Microsoft hasn't been a major presence in the mobile phone market, but one of users' biggest needs is support for Microsoft Office documents on their iOS and Android devices. There are many products, such as ionGrid's, that attempt to do a better job than the default viewers that ship with mobile operating systems. But those viewers have many deficiencies, such as no support for password-protected documents.

Now Microsoft has released Office for Windows Phone 8 in an attempt to make Windows Phone the best mobile platform for using Office. Microsoft provides Lync and OneNote on iOS, Android and Symbian, but on Windows Phone 8 you also get Outlook, Word, Excel and PowerPoint.

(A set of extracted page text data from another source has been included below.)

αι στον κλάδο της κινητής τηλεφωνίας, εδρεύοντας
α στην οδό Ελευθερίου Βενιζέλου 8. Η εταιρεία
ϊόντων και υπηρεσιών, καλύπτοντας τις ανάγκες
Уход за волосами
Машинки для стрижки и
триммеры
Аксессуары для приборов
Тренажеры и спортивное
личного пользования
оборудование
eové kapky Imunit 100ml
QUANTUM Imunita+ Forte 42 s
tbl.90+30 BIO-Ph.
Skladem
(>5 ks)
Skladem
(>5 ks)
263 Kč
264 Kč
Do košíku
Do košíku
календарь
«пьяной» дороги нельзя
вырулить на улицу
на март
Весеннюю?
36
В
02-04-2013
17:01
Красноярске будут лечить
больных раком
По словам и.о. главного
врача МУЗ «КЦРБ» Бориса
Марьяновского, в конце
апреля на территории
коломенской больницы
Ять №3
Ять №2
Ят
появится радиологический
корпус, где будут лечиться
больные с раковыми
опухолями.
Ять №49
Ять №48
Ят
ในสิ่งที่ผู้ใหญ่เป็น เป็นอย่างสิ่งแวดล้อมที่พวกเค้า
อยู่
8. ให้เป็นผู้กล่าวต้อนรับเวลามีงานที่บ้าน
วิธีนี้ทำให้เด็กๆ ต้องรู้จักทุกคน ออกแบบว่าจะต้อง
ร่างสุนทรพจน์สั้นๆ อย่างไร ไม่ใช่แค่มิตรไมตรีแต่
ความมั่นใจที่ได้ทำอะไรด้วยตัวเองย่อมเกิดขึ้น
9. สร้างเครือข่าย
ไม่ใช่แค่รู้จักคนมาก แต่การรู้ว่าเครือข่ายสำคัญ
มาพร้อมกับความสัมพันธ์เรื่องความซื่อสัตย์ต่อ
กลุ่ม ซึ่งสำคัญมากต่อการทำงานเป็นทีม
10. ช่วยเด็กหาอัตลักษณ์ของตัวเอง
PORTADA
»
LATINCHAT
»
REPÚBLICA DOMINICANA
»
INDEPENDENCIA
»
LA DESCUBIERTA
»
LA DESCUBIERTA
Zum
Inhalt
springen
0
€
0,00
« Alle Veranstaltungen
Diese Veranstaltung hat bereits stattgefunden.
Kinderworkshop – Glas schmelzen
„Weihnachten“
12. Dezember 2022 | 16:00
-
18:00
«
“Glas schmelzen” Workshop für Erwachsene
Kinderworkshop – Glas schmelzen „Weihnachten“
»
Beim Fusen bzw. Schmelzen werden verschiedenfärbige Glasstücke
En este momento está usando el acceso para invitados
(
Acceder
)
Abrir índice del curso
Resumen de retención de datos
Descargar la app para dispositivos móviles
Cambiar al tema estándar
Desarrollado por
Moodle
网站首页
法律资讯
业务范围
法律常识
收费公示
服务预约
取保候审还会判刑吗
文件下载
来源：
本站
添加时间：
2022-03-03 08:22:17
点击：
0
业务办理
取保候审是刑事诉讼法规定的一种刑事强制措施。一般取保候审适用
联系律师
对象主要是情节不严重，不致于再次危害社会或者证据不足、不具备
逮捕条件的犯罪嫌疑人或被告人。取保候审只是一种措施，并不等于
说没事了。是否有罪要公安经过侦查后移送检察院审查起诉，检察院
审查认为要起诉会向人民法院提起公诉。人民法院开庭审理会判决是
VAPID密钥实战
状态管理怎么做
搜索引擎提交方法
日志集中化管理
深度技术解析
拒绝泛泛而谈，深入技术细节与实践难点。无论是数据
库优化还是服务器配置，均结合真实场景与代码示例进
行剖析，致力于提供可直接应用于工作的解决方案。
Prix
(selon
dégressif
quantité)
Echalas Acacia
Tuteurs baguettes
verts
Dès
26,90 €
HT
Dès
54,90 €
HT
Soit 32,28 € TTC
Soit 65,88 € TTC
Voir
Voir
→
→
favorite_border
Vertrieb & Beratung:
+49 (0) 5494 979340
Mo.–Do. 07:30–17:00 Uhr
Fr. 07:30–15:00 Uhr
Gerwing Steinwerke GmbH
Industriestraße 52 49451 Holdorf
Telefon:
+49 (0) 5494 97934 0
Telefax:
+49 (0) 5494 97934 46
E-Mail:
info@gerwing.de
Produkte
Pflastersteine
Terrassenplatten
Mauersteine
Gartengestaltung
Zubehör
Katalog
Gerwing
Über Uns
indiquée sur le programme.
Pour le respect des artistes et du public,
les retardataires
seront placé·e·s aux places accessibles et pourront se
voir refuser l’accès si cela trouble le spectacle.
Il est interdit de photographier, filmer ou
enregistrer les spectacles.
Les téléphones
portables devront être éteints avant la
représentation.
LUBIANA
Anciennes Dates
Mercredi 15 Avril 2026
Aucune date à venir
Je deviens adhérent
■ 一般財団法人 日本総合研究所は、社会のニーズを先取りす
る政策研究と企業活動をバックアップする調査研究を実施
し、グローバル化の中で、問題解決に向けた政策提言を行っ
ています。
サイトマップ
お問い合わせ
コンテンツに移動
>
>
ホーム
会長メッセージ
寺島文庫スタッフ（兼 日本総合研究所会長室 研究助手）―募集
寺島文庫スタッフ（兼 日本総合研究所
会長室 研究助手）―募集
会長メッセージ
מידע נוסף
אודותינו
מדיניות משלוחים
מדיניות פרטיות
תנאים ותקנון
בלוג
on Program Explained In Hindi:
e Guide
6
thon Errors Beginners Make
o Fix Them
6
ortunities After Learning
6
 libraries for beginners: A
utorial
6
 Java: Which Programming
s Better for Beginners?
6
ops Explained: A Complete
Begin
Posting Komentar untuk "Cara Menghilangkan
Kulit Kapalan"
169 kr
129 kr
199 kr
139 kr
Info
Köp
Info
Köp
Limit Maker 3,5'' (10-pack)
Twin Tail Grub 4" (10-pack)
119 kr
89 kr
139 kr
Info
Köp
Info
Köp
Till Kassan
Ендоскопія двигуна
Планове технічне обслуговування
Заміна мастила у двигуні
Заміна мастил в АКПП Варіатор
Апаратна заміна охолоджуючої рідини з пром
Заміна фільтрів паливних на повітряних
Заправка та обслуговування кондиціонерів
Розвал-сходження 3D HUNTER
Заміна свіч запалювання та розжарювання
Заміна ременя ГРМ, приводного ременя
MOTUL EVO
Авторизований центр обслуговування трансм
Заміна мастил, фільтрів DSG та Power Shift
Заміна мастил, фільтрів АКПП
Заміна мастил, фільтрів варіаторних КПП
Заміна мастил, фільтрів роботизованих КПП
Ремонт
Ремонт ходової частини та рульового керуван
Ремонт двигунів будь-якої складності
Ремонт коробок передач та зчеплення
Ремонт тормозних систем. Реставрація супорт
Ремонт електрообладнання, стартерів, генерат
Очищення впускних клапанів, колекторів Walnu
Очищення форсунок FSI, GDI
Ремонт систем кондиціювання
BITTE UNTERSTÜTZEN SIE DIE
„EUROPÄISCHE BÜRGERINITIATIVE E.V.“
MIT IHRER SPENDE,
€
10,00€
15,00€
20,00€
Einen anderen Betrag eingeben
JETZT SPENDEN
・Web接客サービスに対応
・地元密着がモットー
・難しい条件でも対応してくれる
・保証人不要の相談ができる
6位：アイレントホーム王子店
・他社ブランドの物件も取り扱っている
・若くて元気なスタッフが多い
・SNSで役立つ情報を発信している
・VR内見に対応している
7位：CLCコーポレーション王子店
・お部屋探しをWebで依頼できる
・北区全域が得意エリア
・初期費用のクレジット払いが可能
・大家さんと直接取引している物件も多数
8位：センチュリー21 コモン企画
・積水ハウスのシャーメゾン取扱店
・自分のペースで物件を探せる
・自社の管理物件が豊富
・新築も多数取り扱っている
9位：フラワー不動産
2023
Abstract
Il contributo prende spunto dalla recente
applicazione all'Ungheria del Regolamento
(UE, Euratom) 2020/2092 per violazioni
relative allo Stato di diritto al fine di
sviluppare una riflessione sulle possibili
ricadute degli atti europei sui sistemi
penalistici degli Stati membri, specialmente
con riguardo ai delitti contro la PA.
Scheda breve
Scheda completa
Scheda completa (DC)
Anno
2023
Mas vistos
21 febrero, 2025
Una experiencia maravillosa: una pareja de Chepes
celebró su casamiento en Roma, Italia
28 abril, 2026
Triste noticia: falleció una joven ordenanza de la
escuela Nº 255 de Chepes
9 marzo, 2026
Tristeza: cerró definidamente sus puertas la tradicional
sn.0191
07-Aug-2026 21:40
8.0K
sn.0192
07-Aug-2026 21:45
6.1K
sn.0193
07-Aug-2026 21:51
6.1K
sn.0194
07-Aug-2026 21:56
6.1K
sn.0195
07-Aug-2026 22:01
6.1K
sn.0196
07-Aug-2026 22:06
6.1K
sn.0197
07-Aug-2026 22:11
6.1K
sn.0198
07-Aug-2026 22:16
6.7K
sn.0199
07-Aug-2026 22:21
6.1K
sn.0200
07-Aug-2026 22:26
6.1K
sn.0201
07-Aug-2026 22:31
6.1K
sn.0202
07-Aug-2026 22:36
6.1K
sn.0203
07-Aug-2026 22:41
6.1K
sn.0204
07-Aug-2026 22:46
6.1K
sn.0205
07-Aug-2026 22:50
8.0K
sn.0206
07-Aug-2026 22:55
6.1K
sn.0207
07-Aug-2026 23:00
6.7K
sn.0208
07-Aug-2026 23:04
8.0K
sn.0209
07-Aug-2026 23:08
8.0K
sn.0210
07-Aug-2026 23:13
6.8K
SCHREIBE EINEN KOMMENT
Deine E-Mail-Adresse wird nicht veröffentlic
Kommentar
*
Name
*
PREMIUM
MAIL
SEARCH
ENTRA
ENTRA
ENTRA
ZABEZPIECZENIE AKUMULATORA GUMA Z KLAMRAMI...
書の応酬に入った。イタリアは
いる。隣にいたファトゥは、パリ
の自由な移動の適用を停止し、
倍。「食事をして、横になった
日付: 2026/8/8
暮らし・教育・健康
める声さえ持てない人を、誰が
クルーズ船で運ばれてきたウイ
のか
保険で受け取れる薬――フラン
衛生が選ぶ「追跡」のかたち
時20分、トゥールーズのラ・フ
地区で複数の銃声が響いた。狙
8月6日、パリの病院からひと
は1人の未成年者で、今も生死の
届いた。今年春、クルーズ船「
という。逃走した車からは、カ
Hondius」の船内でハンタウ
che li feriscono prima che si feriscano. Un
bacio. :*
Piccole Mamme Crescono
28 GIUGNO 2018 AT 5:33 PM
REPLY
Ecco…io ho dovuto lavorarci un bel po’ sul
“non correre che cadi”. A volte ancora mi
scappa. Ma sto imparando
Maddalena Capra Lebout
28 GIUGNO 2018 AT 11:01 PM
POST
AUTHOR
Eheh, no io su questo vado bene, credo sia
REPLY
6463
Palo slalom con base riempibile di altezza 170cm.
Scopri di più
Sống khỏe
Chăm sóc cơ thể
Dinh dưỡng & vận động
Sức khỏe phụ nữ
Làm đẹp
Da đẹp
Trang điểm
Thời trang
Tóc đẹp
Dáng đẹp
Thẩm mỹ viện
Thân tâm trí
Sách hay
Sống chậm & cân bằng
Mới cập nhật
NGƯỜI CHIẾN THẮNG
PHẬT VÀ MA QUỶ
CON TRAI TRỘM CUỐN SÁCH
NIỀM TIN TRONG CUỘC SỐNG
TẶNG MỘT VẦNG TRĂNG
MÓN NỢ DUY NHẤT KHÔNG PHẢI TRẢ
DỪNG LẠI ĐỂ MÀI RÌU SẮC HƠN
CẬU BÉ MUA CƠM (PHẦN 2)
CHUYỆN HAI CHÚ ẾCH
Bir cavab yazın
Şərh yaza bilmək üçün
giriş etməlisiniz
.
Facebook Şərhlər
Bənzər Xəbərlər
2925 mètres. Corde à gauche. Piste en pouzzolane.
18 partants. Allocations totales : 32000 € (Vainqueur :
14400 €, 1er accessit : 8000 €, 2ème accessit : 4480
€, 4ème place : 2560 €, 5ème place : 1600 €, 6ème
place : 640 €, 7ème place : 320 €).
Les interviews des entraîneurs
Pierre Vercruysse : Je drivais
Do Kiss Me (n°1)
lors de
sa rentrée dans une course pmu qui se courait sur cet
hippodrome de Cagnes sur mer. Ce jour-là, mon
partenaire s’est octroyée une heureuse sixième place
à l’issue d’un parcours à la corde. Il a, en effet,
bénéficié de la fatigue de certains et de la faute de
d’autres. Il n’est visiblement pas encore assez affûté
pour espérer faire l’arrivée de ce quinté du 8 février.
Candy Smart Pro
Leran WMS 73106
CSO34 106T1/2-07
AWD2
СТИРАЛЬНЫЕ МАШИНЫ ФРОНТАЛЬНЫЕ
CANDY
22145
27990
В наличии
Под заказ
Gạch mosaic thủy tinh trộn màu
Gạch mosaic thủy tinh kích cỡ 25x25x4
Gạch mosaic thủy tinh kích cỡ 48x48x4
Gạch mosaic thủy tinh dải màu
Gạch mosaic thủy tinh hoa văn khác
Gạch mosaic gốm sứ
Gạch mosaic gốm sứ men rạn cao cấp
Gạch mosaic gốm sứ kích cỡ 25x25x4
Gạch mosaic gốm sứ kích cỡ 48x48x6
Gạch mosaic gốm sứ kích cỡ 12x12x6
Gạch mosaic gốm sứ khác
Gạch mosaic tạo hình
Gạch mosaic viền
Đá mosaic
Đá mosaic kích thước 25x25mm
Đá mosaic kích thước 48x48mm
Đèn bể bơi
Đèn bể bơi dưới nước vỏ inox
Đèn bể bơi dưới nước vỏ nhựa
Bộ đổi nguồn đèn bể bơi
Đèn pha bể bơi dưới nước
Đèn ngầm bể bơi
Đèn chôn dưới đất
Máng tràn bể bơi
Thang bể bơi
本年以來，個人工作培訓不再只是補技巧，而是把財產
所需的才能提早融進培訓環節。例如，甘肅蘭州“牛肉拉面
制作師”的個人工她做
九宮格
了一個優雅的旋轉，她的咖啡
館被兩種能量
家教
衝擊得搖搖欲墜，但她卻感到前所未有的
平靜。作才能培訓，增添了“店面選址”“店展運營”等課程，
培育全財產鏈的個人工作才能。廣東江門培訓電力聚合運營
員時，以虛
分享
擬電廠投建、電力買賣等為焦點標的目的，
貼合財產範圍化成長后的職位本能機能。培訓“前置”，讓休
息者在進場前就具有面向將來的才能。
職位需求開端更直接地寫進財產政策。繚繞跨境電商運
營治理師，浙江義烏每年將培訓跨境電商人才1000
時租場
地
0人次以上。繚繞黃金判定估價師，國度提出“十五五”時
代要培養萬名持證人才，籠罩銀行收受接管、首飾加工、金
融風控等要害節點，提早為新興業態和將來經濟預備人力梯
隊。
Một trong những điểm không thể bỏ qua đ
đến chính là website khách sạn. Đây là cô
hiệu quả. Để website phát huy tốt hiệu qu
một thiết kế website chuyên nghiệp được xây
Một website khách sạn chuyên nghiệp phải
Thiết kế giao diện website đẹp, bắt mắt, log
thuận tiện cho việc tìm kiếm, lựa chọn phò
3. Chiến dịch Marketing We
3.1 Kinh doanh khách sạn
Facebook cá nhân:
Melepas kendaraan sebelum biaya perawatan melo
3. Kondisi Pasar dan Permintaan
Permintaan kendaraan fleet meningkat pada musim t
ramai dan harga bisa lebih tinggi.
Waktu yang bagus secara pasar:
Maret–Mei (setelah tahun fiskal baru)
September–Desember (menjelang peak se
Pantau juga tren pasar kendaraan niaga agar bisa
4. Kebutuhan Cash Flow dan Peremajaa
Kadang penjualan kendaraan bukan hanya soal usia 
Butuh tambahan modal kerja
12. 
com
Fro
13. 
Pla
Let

And they're all pre-installed on all Windows Phone 8 systems.

In a Monday blog entry, Bert Van Hoof, group program manager of Office mobile at Microsoft, explained how the apps are designed to work with SkyDrive and Office 365 to give users access to their documents wherever users are. The apps can save directly to SkyDrive, which also syncs settings such as your list of recent documents, so even if you read a document on a Windows 8 PC, when you go to your Windows 8 Phone that document will be at the top of your recent document list.

The image below shows some renderings of Office documents on Windows Phone, including Excel's ability to show cell text in a readable space on the screen.

OneNote can take voice notes that record audio and save it with transcribed text.

Microsoft also demonstrated right-to-left font support in Hebrew and Arabic, as well as other complex script languages, such as Japanese, Hindi, Vietnamese and Thai.